Tesco Plaimont Saint Mont Grande Cuvée - £9.50 (Clubcard price £8.50)

Tesco Plaimont Saint Mont Grande Cuvée

Once again Gros Marsang leads on this wine with 60% of the blend but is complemented by two other indigenous grape varieties - Petit Courbu 30% and Arrufiac 10%.  Reviews highlight flavours such as passionfruit, grapefruit, ripe nectarine and pineapple and are keen to point out the bright acidity that characterises all of the Plaimont wines.  Unlike the basic Côtes de Gascogne whites above this wine has been aged for some months on the lees to give it a little more body.

There is, incidentally, a dry Saint Mont white wine from Plaimont at The Wine Society under the Les Vignes Retrouvées range: Saint Mont Les Vignes Retrouvées 2021 - £9.95  It is a blend of the same three varieties and could well be the same cuvée.  But I haven't tasted them side by side so this still needs to be tested.  Both wines are AOC Saint Mont.

Saint Mont Les Vignes Retrouvées 2021

The Red Wines

Nine out of ten Côtes de Gascogne wines are white therefore it is the area north and east of Toulouse (i.e. in the other direction) that particularly interests me with regard to red wines.

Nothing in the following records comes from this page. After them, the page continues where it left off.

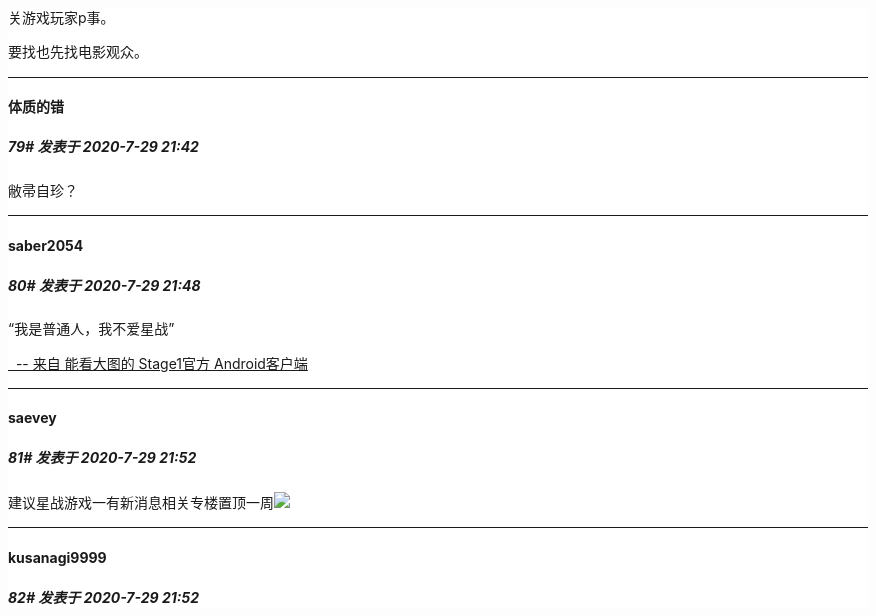 
关游戏玩家p事。


要找也先找电影观众。







-----

####  体质的错  
##### 79#       发表于 2020-7-29 21:42




敝帚自珍？







-----

####  saber2054  
##### 80#       发表于 2020-7-29 21:48




“我是普通人，我不爱星战”

[  -- 来自 能看大图的 Stage1官方 Android客户端](https://www.coolapk.com/apk/140634)







-----

####  saevey  
##### 81#       发表于 2020-7-29 21:52




建议星战游戏一有新消息相关专楼置顶一周<img src="https://static.saraba1st.com/image/smiley/face2017/067.png" referrerpolicy="no-referrer">







-----

####  kusanagi9999  
##### 82#       发表于 2020-7-29 21:52



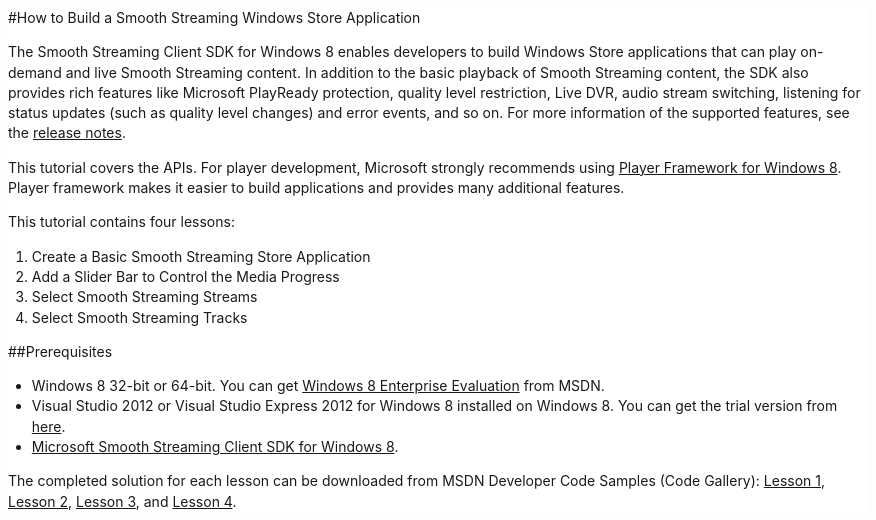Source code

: <properties 
	pageTitle="Smooth Streaming Windows Store App Tutorial" 
	description="Learn how to use Azure Media Services to create a C# Windows Store application with a XML MediaElement control to playback Smooth Stream content." 
	services="media-services" 
	documentationCenter="" 
	authors="juliako" 
	manager="dwrede" 
	editor=""/>

<tags 
	ms.service="media-services" 
	ms.workload="media" 
	ms.tgt_pltfrm="na" 
	ms.devlang="na" 
	ms.topic="article" 
	ms.date="05/26/2015" 
	ms.author="juliako"/>



#How to Build a Smooth Streaming Windows Store Application

The Smooth Streaming Client SDK for Windows 8 enables developers to build Windows Store applications that can play on-demand and live Smooth Streaming content. In addition to the basic playback of Smooth Streaming content, the SDK also provides rich features like Microsoft PlayReady protection, quality level restriction, Live DVR, audio stream switching, listening for status updates (such as quality level changes) and error events, and so on. For more information of the supported features, see the [release notes](http://www.iis.net/learn/media/smooth-streaming/smooth-streaming-client-sdk-for-windows-8-release-notes).

This tutorial covers the APIs. For player development, Microsoft strongly recommends using [Player Framework for Windows 8](http://playerframework.codeplex.com/). Player framework makes it easier to build applications and provides many additional features. 

This tutorial contains four lessons:

1. Create a Basic Smooth Streaming Store Application
2. Add a Slider Bar to Control the Media Progress
3. Select Smooth Streaming Streams
4. Select Smooth Streaming Tracks

##Prerequisites
- Windows 8 32-bit or 64-bit. You can get [Windows 8 Enterprise Evaluation](http://msdn.microsoft.com/evalcenter/jj554510.aspx) from MSDN.
- Visual Studio 2012 or Visual Studio Express 2012 for Windows 8 installed on Windows 8. You can get the trial version from [here](http://www.microsoft.com/visualstudio/11/downloads).
- [Microsoft Smooth Streaming Client SDK for Windows 8](http://visualstudiogallery.msdn.microsoft.com/04423d13-3b3e-4741-a01c-1ae29e84fea6?SRC=Homehttp://visualstudiogallery.msdn.microsoft.com/04423d13-3b3e-4741-a01c-1ae29e84fea6?SRC=Home).

The completed solution for each lesson can be downloaded from MSDN Developer Code Samples (Code Gallery): [Lesson 1](http://code.msdn.microsoft.com/Smooth-Streaming-Client-0bb1471f "A Simple Windows 8 Smooth Streaming Media Player"), [Lesson 2](http://code.msdn.microsoft.com/A-simple-Windows-8-Smooth-ee98f63a "A Simple Windows 8 Smooth Streaming Media Player with a Slider Bar Control"), [Lesson 3](http://code.msdn.microsoft.com/A-Windows-8-Smooth-883c3b44 "A Windows 8 Smooth Streaming Media Player with Stream Selection"), and [Lesson 4](http://code.msdn.microsoft.com/A-Windows-8-Smooth-aa9e4907 "A Windows 8 Smooth Streaming Media Player with Track Selection").
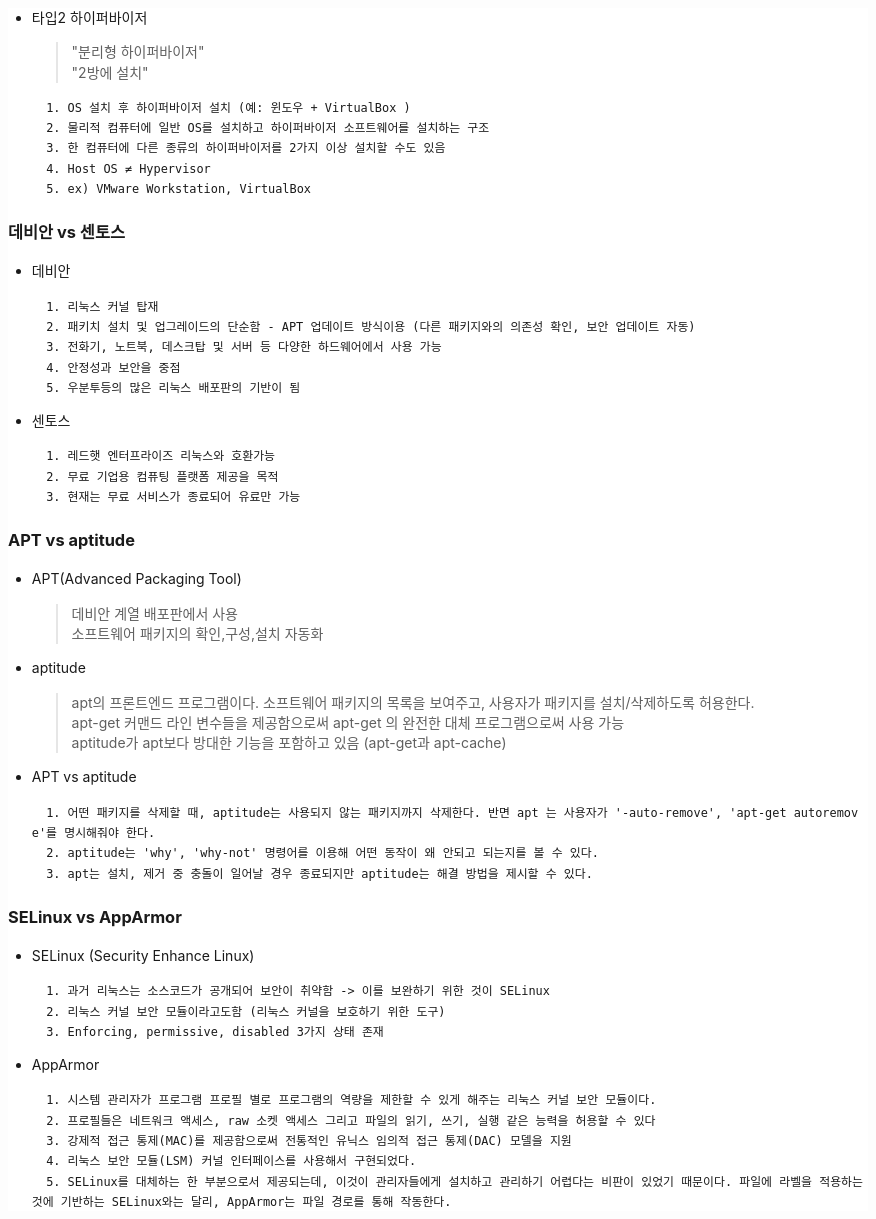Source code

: - 타입2 하이퍼바이저
    > "분리형 하이퍼바이저" </br>
    > "2방에 설치"

        1. OS 설치 후 하이퍼바이저 설치 (예: 윈도우 + VirtualBox )
        2. 물리적 컴퓨터에 일반 OS를 설치하고 하이퍼바이저 소프트웨어를 설치하는 구조
        3. 한 컴퓨터에 다른 종류의 하이퍼바이저를 2가지 이상 설치할 수도 있음
        4. Host OS ≠ Hypervisor
        5. ex) VMware Workstation, VirtualBox


### **데비안 vs 센토스**
- 데비안

        1. 리눅스 커널 탑재 
        2. 패키치 설치 및 업그레이드의 단순함 - APT 업데이트 방식이용 (다른 패키지와의 의존성 확인, 보안 업데이트 자동)
        3. 전화기, 노트북, 데스크탑 및 서버 등 다양한 하드웨어에서 사용 가능 
        4. 안정성과 보안을 중점 
        5. 우분투등의 많은 리눅스 배포판의 기반이 됨 
- 센토스

		1. 레드햇 엔터프라이즈 리눅스와 호환가능
		2. 무료 기업용 컴퓨팅 플랫폼 제공을 목적
		3. 현재는 무료 서비스가 종료되어 유료만 가능
		
### **APT vs aptitude**
- APT(Advanced Packaging Tool)
    > 데비안 계열 배포판에서 사용 </br>
    > 소프트웨어 패키지의 확인,구성,설치 자동화

- aptitude
    > apt의 프론트엔드 프로그램이다. 소프트웨어 패키지의 목록을 보여주고, 사용자가 패키지를 설치/삭제하도록 허용한다. </br>
    > apt-get 커맨드 라인 변수들을 제공함으로써 apt-get 의 완전한 대체 프로그램으로써 사용 가능 </br>
    > aptitude가 apt보다 방대한 기능을 포함하고 있음 (apt-get과 apt-cache) </br>

- APT vs aptitude

        1. 어떤 패키지를 삭제할 때, aptitude는 사용되지 않는 패키지까지 삭제한다. 반면 apt 는 사용자가 '-auto-remove', 'apt-get autoremove'를 명시해줘야 한다.
        2. aptitude는 'why', 'why-not' 명령어를 이용해 어떤 동작이 왜 안되고 되는지를 볼 수 있다.
        3. apt는 설치, 제거 중 충돌이 일어날 경우 종료되지만 aptitude는 해결 방법을 제시할 수 있다.

### **SELinux vs AppArmor**
- SELinux (Security Enhance Linux)

        1. 과거 리눅스는 소스코드가 공개되어 보안이 취약함 -> 이를 보완하기 위한 것이 SELinux
        2. 리눅스 커널 보안 모듈이라고도함 (리눅스 커널을 보호하기 위한 도구)
        3. Enforcing, permissive, disabled 3가지 상태 존재

- AppArmor

        1. 시스템 관리자가 프로그램 프로필 별로 프로그램의 역량을 제한할 수 있게 해주는 리눅스 커널 보안 모듈이다. 
        2. 프로필들은 네트워크 액세스, raw 소켓 액세스 그리고 파일의 읽기, 쓰기, 실행 같은 능력을 허용할 수 있다
        3. 강제적 접근 통제(MAC)를 제공함으로써 전통적인 유닉스 임의적 접근 통제(DAC) 모델을 지원
        4. 리눅스 보안 모듈(LSM) 커널 인터페이스를 사용해서 구현되었다.
        5. SELinux를 대체하는 한 부분으로서 제공되는데, 이것이 관리자들에게 설치하고 관리하기 어렵다는 비판이 있었기 때문이다. 파일에 라벨을 적용하는 것에 기반하는 SELinux와는 달리, AppArmor는 파일 경로를 통해 작동한다.
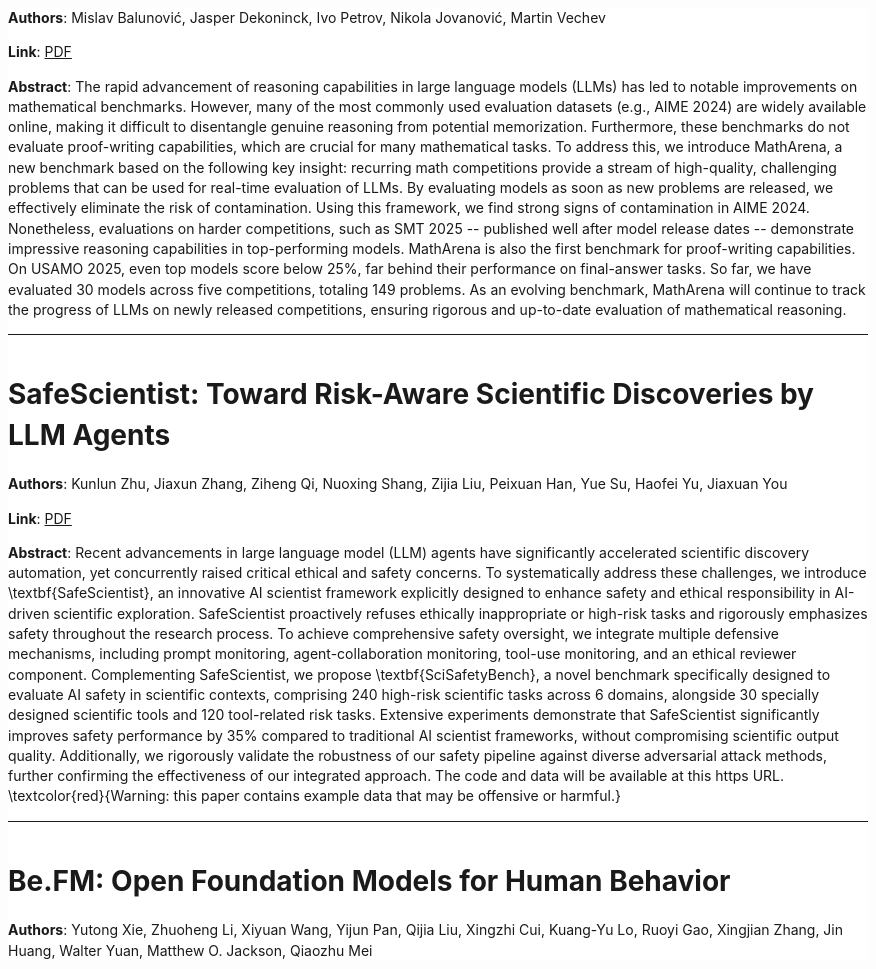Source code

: **Authors**: Mislav Balunović, Jasper Dekoninck, Ivo Petrov, Nikola Jovanović, Martin Vechev  

**Link**: [PDF](https://arxiv.org/pdf/2505.23281)  

**Abstract**: The rapid advancement of reasoning capabilities in large language models (LLMs) has led to notable improvements on mathematical benchmarks. However, many of the most commonly used evaluation datasets (e.g., AIME 2024) are widely available online, making it difficult to disentangle genuine reasoning from potential memorization. Furthermore, these benchmarks do not evaluate proof-writing capabilities, which are crucial for many mathematical tasks. To address this, we introduce MathArena, a new benchmark based on the following key insight: recurring math competitions provide a stream of high-quality, challenging problems that can be used for real-time evaluation of LLMs. By evaluating models as soon as new problems are released, we effectively eliminate the risk of contamination. Using this framework, we find strong signs of contamination in AIME 2024. Nonetheless, evaluations on harder competitions, such as SMT 2025 -- published well after model release dates -- demonstrate impressive reasoning capabilities in top-performing models. MathArena is also the first benchmark for proof-writing capabilities. On USAMO 2025, even top models score below 25%, far behind their performance on final-answer tasks. So far, we have evaluated 30 models across five competitions, totaling 149 problems. As an evolving benchmark, MathArena will continue to track the progress of LLMs on newly released competitions, ensuring rigorous and up-to-date evaluation of mathematical reasoning. 

---
# SafeScientist: Toward Risk-Aware Scientific Discoveries by LLM Agents 

**Authors**: Kunlun Zhu, Jiaxun Zhang, Ziheng Qi, Nuoxing Shang, Zijia Liu, Peixuan Han, Yue Su, Haofei Yu, Jiaxuan You  

**Link**: [PDF](https://arxiv.org/pdf/2505.23559)  

**Abstract**: Recent advancements in large language model (LLM) agents have significantly accelerated scientific discovery automation, yet concurrently raised critical ethical and safety concerns. To systematically address these challenges, we introduce \textbf{SafeScientist}, an innovative AI scientist framework explicitly designed to enhance safety and ethical responsibility in AI-driven scientific exploration. SafeScientist proactively refuses ethically inappropriate or high-risk tasks and rigorously emphasizes safety throughout the research process. To achieve comprehensive safety oversight, we integrate multiple defensive mechanisms, including prompt monitoring, agent-collaboration monitoring, tool-use monitoring, and an ethical reviewer component. Complementing SafeScientist, we propose \textbf{SciSafetyBench}, a novel benchmark specifically designed to evaluate AI safety in scientific contexts, comprising 240 high-risk scientific tasks across 6 domains, alongside 30 specially designed scientific tools and 120 tool-related risk tasks. Extensive experiments demonstrate that SafeScientist significantly improves safety performance by 35\% compared to traditional AI scientist frameworks, without compromising scientific output quality. Additionally, we rigorously validate the robustness of our safety pipeline against diverse adversarial attack methods, further confirming the effectiveness of our integrated approach. The code and data will be available at this https URL. \textcolor{red}{Warning: this paper contains example data that may be offensive or harmful.} 

---
# Be.FM: Open Foundation Models for Human Behavior 

**Authors**: Yutong Xie, Zhuoheng Li, Xiyuan Wang, Yijun Pan, Qijia Liu, Xingzhi Cui, Kuang-Yu Lo, Ruoyi Gao, Xingjian Zhang, Jin Huang, Walter Yuan, Matthew O. Jackson, Qiaozhu Mei  
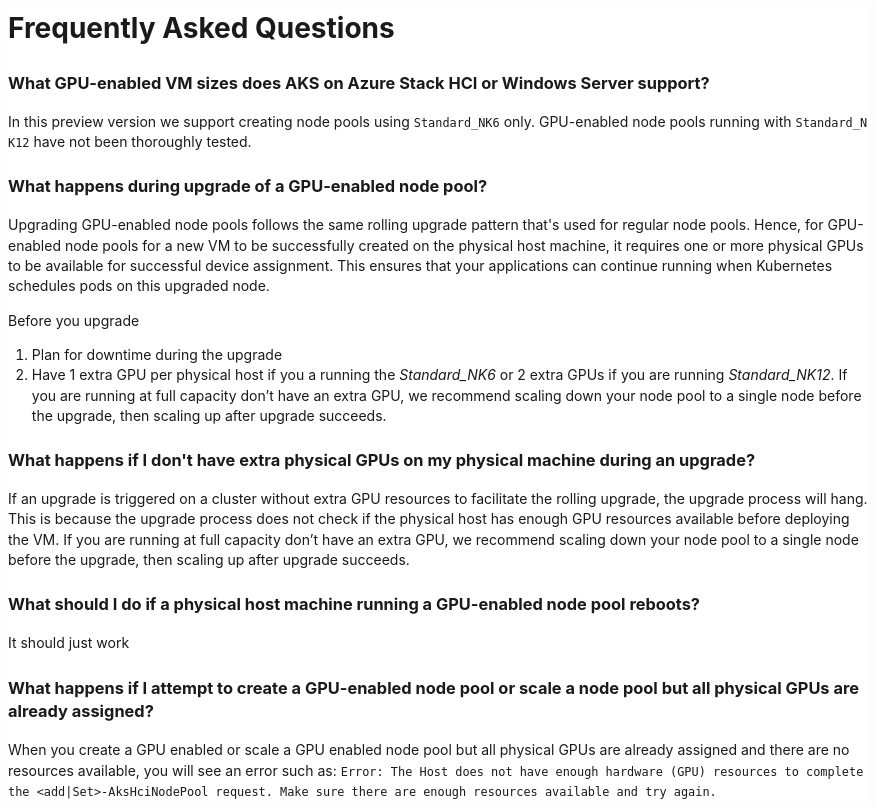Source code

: # Frequently Asked Questions

### What GPU-enabled VM sizes does AKS on Azure Stack HCI or Windows Server support?

In this preview version we support creating node pools using `Standard_NK6` only. GPU-enabled node pools running with `Standard_NK12` have not been thoroughly tested. 

### What happens during upgrade of a GPU-enabled node pool?

Upgrading GPU-enabled node pools follows the same rolling upgrade pattern that's used for regular node pools. Hence, for GPU-enabled node pools for a new VM to be successfully created on the physical host machine, it requires one or more physical GPUs to be available for successful device assignment. This ensures that your applications can continue running when Kubernetes schedules pods on this upgraded node. 

Before you upgrade

1. Plan for downtime during the upgrade 
2. Have 1 extra GPU per physical host if you a running the *Standard_NK6* or 2 extra GPUs if you are running *Standard_NK12*. If you are running at full capacity don’t have an extra GPU, we recommend scaling down your node pool to a single node before the upgrade, then scaling up after upgrade succeeds.

### What happens if I don't have extra physical GPUs on my physical machine during an upgrade?

If an upgrade is triggered on a cluster without extra GPU resources to facilitate the rolling upgrade, the upgrade process will hang. This is because the upgrade process does not check if the physical host has enough GPU resources available before deploying the VM. If you are running at full capacity don’t have an extra GPU, we recommend scaling down your node pool to a single node before the upgrade, then scaling up after upgrade succeeds.

### What should I do if a physical host machine running a GPU-enabled node pool reboots?

It should just work

### What happens if I attempt to create a GPU-enabled node pool or scale a node pool but all physical GPUs are already assigned?

When you create a GPU enabled or scale a GPU enabled node pool but all physical GPUs are already assigned and there are no resources available, you will see an error such as: `Error: The Host does not have enough hardware (GPU) resources to complete the <add|Set>-AksHciNodePool request. Make sure there are enough resources available and try again.`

Just as the Côtes de Gascogne vineyards have built a reputation on traditional indigenous grapes for white wine production the winegrowers in the Fronton and Gaillac appellations are making interesting red wines from historic red varieties.  And in another parallel there is another large cooperative of growers here driving sales.  The cooperative Vinovalie was created in 2006 with the merger of 4 smaller cooperatives and now has a presence in the vineyards of Fronton, Gaillac and Cahors. While these are fairly close together geographically their terrains and some of the grape varieties they use are quite distinct.  For example, Négrette is a variety almost unique to Fronton and Braucol (aka Fer Servadou) is the prominent red grape in Gaillac.  

Vinovalie Le Chant du Côt à la Négrette, AOP Fronton

Although some time ago Sainsburys had a Fronton Négrette wine in their small-batch Discovery Collection I came across this wine in France. David Williams recommended it in the Observer in Sept 2024 describing it as a "brilliant steak-frîtes-ready red".  He also noted that it was available in Booths supermarkets in the north of England.   Négrette is typically blended with Syrah, Cabernet or Malbec and here it's blended with Côt (aka Malbec).  It's an easy-drinking wine, low in tannin, fruity and with distinct aromas of violets and liquorice.  

Domaine Le Roc, Les Petits Cailloux 2020 - The Wine Society £10.95

Well done to The Wine Society for maintaining availability of this other Négrette in the UK.  The producer's tasting note (Vinovalie) comments "the bouquet is dominated by very ripe dark berries with floral notes of poppy and violet.  In the mouth it has tremendous flavour with a creamy, very ripe background.  The finish offers smooth liquorice tannins".

And so to Gaillac reds .....

Once again, mainstream availability is very sparse in the UK at the moment.  A couple of years ago Sainsburys were selling a very accessible Gaillac Rouge from a blend of local grapes and until very recently The Wine Society had a Braucol Les Plaines Sauvages IGP Comté Toloson 2023 which gave a very clear idea of the perfumed Braucol / Fer Servadou grape.  Vinovalie make a 100% Braucol wine called Rebus but although availability in the UK is scarce other than in Booths stores in the north.  So the only realistic recommendation at the moment is Co-op Hidden Vines Braucol 2023 - £8.85 which is 85% Braucol with 15% Gamay.  I suspect even this will be short-lived being part of the regularly-changing small-batch Hidden Vines range but, having tasted it, I can confirm it was a fascinating experience: aromatic as expected, fruity, silky and smooth and with a lingering sweetness.